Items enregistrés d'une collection
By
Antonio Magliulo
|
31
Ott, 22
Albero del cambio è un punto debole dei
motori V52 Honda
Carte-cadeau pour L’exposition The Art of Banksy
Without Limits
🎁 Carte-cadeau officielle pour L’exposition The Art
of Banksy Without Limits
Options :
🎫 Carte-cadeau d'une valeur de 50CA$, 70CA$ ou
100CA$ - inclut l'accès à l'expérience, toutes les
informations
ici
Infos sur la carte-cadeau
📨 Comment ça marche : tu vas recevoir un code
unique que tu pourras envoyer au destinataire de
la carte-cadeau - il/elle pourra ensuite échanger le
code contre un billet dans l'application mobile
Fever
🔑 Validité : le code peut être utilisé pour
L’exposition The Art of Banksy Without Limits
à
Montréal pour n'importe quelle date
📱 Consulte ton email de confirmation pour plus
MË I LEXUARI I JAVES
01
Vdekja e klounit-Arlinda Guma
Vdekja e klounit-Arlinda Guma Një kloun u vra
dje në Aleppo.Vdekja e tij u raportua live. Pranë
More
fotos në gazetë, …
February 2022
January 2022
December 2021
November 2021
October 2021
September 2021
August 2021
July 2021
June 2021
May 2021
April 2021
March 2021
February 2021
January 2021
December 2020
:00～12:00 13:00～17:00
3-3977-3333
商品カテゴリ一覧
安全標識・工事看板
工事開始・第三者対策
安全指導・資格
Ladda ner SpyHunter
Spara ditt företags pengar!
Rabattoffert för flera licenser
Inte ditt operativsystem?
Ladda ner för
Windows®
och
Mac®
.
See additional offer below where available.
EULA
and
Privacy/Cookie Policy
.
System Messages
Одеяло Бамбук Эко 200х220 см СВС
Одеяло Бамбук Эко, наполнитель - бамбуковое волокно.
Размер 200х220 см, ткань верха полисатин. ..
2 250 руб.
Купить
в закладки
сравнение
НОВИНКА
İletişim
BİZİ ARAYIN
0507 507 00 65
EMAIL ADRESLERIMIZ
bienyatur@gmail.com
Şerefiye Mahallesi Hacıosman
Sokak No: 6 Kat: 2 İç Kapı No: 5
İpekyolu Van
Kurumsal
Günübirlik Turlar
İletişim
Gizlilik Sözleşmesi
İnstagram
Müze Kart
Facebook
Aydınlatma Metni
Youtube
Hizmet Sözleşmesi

◆ **Objectif**:
Sélectionnez, s'il vous plaît, chaque ligne des items qui contient le mot « ditt », en respectant la casse.

◆ **Zone de réponse**:
Spara ditt företags pengar!
Inte ditt operativsystem?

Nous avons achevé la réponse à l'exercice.